Ontolojii epistemoloji urettigi kadar, epistoji de ontoloji uretir ( bu Marksist bir tahlildir ve katiliyorum)
Ama geliyoruz yine hangi ontoloji ve hangi epistemoloji meselesine...Yani kavramların tarihselligine.
Ornegin antik dönemde ontoloji ( ya da birinci felsefe) varligin genel, yani tikel formalarından bağımsız halinin doktirinidir ve bu bağlamda metafizik ile eşdeğerli olup, bir spekülatif ve tumel varlık tanımlamaları sistemidir.
Ortacag Katolik filozofları ise, aslinda dinle imanla hic alakasi olmayan bu sistemi, dini hakikatlerin felsefi ispatina yarayacak bir varlık doktoruni kurmak için kullanmışlardır ( en başarılı ornegi Thomas aquinustur)

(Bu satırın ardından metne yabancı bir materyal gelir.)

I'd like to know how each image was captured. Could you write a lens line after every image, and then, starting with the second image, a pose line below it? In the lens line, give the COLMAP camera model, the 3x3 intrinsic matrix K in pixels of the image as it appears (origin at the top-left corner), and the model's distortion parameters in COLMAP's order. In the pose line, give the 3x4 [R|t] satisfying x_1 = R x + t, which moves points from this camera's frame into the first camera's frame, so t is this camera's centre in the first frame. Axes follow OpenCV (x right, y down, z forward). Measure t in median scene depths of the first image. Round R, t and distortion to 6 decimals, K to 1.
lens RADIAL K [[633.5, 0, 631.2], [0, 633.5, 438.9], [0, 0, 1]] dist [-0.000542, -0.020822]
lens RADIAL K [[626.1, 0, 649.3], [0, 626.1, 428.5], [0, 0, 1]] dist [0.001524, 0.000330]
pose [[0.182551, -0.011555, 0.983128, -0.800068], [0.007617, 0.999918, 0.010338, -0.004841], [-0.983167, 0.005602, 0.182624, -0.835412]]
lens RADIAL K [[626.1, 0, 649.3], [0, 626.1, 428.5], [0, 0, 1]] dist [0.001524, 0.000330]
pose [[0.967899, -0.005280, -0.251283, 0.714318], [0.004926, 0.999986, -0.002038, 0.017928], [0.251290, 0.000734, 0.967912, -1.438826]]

Bununla birlikte, 16. Yüzyıldan itibaren ontoloji, metafizigin ozel bir bölümü olarak ele alınmış ve varolan herseyin duyular üstü ve maddi olmayan yapısı olarak kabul görmüştür.
Ontoloji terimine asıl anlamını veren, alman filozof Rudolf Goclenius"tur. Wolf ile birlikte, spesifik bilimlerin muhtevası ile bütün bağlantılarını kaybetmiş bir kavramlar silsilesi ve tüm hakikati ve felsefi çelişkileri mantik kurallarına indirgeyen spyut, tumdengelimci ve gramatik bir yapı ontoloji olarak ortaya çıkmıştır. Aslinda tam da bu yüzden, ornegin eserlerinde güçlü materyalist doktoninlere sahip olan Spinoza ontoloji kavramini yer yer açıktan ve objektif olarak küçümser. (reaksiyoner tavir)

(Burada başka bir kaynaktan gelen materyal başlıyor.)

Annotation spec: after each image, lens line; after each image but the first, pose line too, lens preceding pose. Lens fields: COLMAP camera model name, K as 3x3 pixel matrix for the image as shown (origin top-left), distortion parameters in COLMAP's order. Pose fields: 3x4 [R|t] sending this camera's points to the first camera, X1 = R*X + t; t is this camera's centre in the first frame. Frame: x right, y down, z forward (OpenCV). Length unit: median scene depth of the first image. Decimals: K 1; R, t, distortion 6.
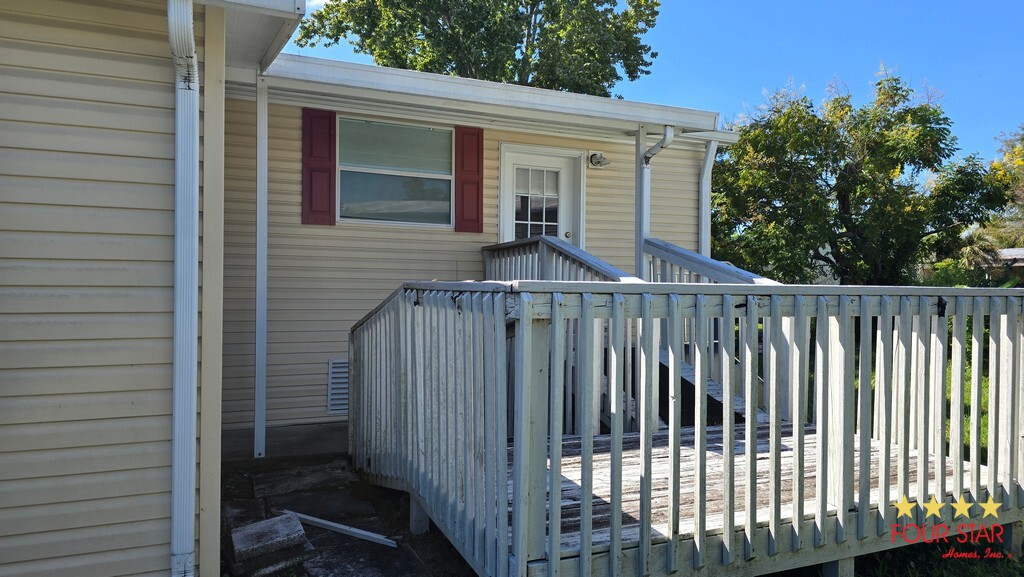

Kant ve Hegel ise, bir yandan bu tur ontolojinin anlamsızlığı ve bir totolojiden ibaret olduğunu düşünüp Spinozaya yaklaşırken, diğer yandan yeni ve daha iyi bir ontoloji gerekliliğine ( orn. transandatal felsefe vs) burgu yaprilar.

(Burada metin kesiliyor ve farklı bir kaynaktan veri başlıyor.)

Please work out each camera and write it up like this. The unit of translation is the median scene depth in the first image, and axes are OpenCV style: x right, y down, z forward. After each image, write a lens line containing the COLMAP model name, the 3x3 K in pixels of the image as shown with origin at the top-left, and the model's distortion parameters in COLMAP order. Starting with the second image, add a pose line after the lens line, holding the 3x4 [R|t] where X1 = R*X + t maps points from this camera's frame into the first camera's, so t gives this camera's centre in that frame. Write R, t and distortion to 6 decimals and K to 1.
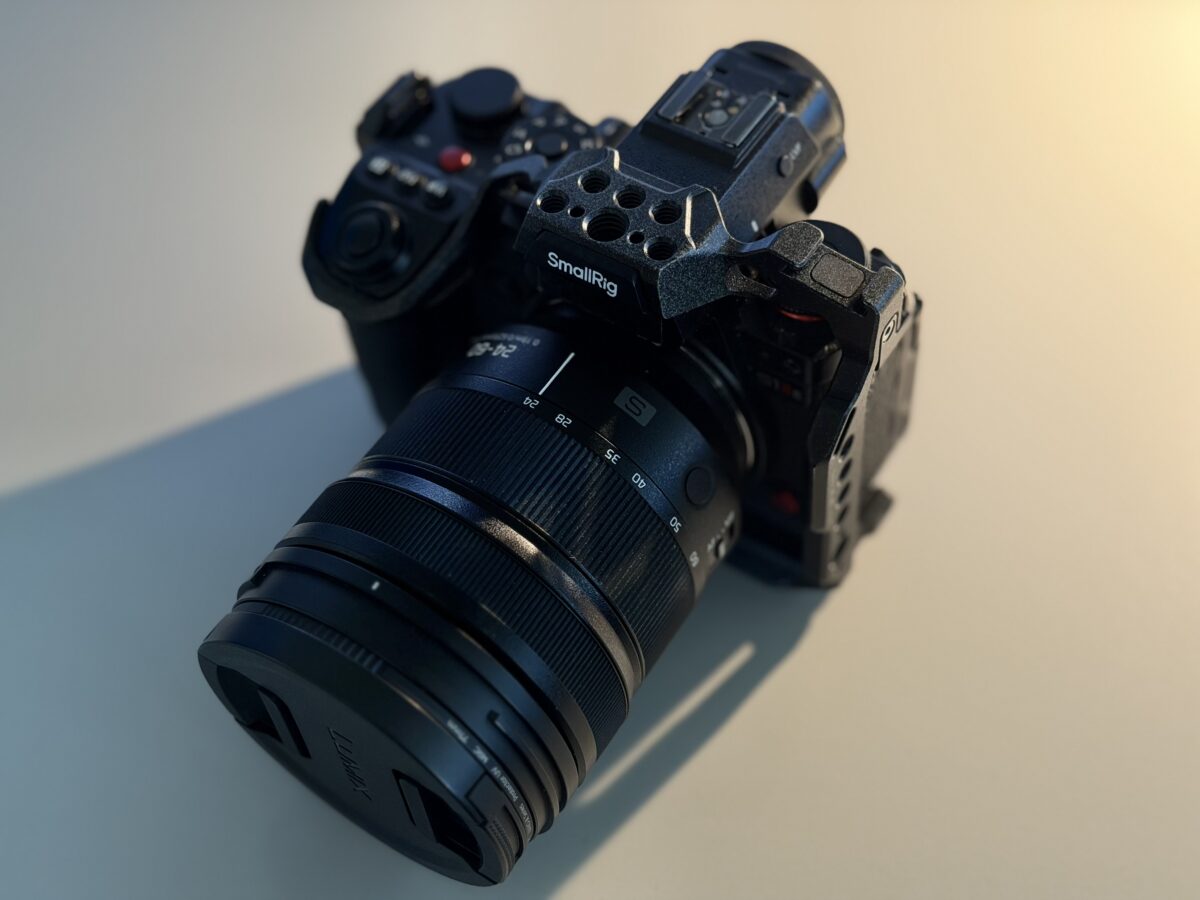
lens RADIAL K [[1752.3, 0, 600.0], [0, 1752.3, 450.0], [0, 0, 1]] dist [0.119242, -0.055236]
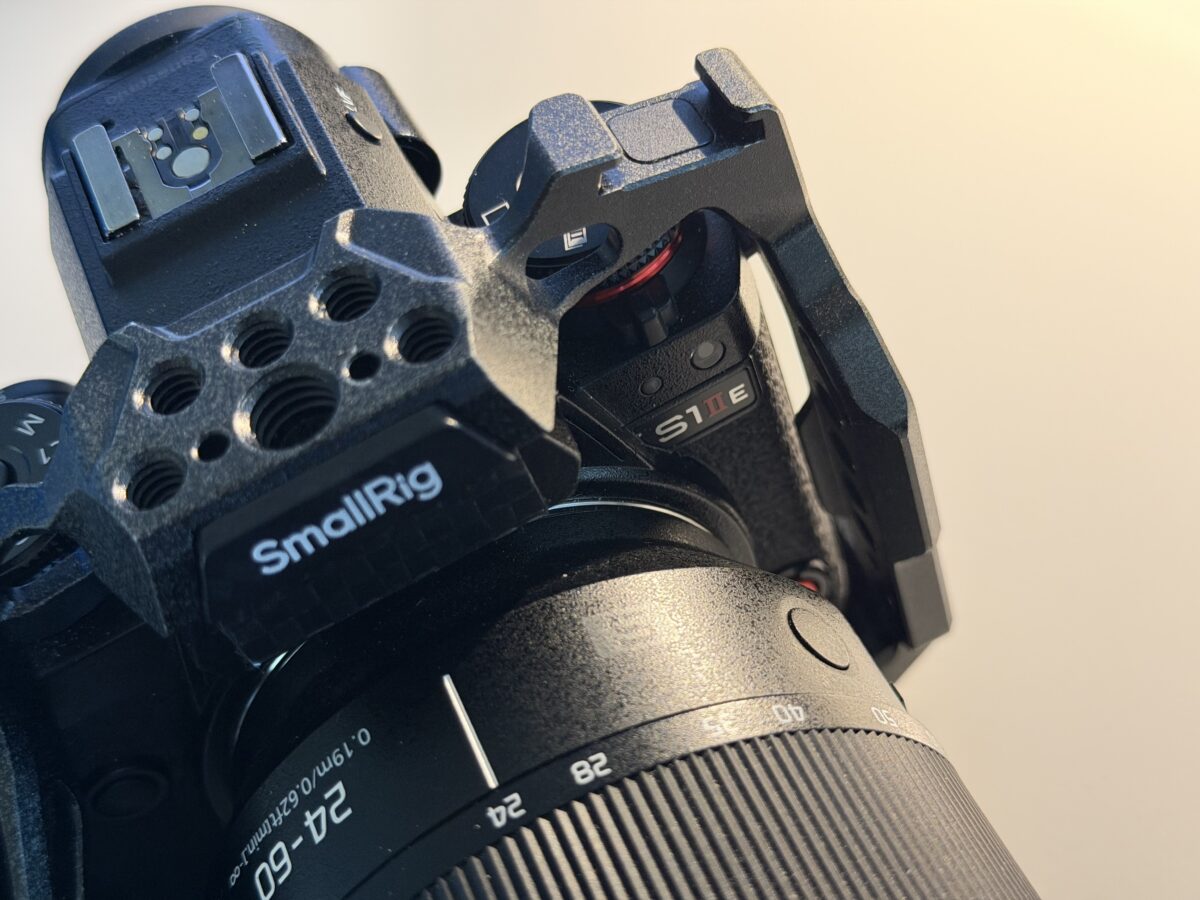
lens RADIAL K [[1752.3, 0, 600.0], [0, 1752.3, 450.0], [0, 0, 1]] dist [0.119242, -0.055236]
pose [[0.527851, -0.727255, 0.438719, -0.148419], [0.792468, 0.607549, 0.053653, -0.083662], [-0.305563, 0.319350, 0.897021, 0.589916]]
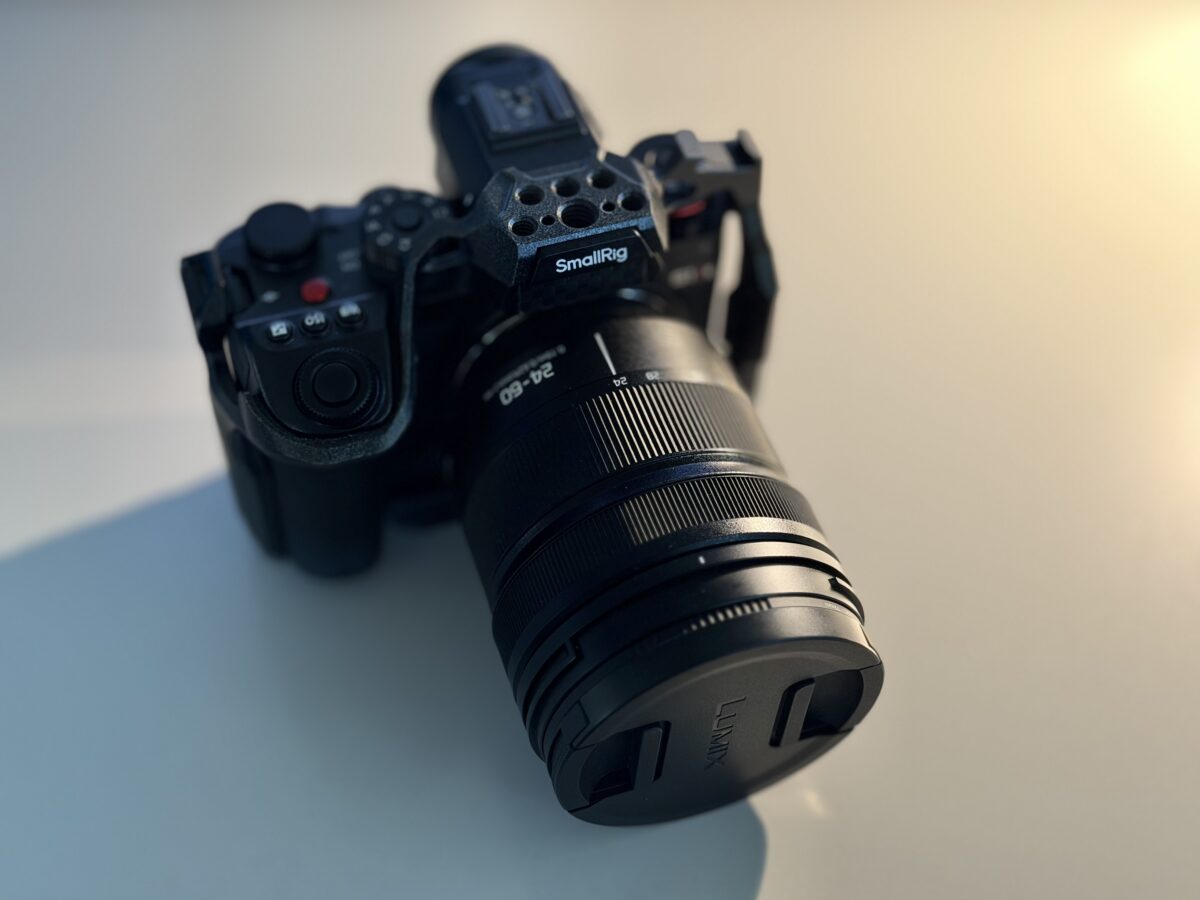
lens RADIAL K [[1752.3, 0, 600.0], [0, 1752.3, 450.0], [0, 0, 1]] dist [0.119242, -0.055236]
pose [[0.593135, -0.571199, 0.567383, -0.700631], [0.594635, 0.785910, 0.169573, -0.188735], [-0.542772, 0.236806, 0.805805, 0.121617]]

Tum bu isler. Ikiinci dünya savaşı öncesine kadar gitti.
Epistemoloji de buna eşlik etti.
Bilgi teorisi...
Tamam da tam olarak ne?
Ornegin bilgiyi idenin mistik bir yansimasi olarak mi ele almak? ( objektif idealizm, bakınız tum dini film sahneleri, isik topları, nur, mucize vs vs)
Ya da bilginin, bir duyumlar karmaşası icinde telakki edilen objeleri algilama surecinde yaratildigini salik vermek mi? ( subjektif idealizm, bknz bütün tanrısız ve gorsel efekt fırtınası icinde tasvir edilen distopik dunya filmleri)
Dünyanın bilinebilirligini ve bilgiyi tumden inlar etmek mi? ( bakınız agnostozm ve bunalım filmleri)
Yoksa bu soruyu sormak bile saçmadır cunku felsefe bir sahtekarlıktir diyen pozitivistler mi?
Ya da ne bilim, materyalist diyalektik mi?
Evet, ontoloji epistemoloji urettigi kadar, epistemoloji de ontoloji uretir.
Ama boyle söyleyince, aslinda hiçbir şey söylemiş olmuyoruz. ( felsefi konumlanisimizi belirtmedigimiz surece)
Neyse..
Artık kimse bunlarla ilgilenmiyor zaten.
Bohr da, kopenhag yorumu da, diğerleri de, felsefenin bilim ile birlikteliğini son çırpınışları idi.
Artık bu cap ve donanımda bilim adamları yok.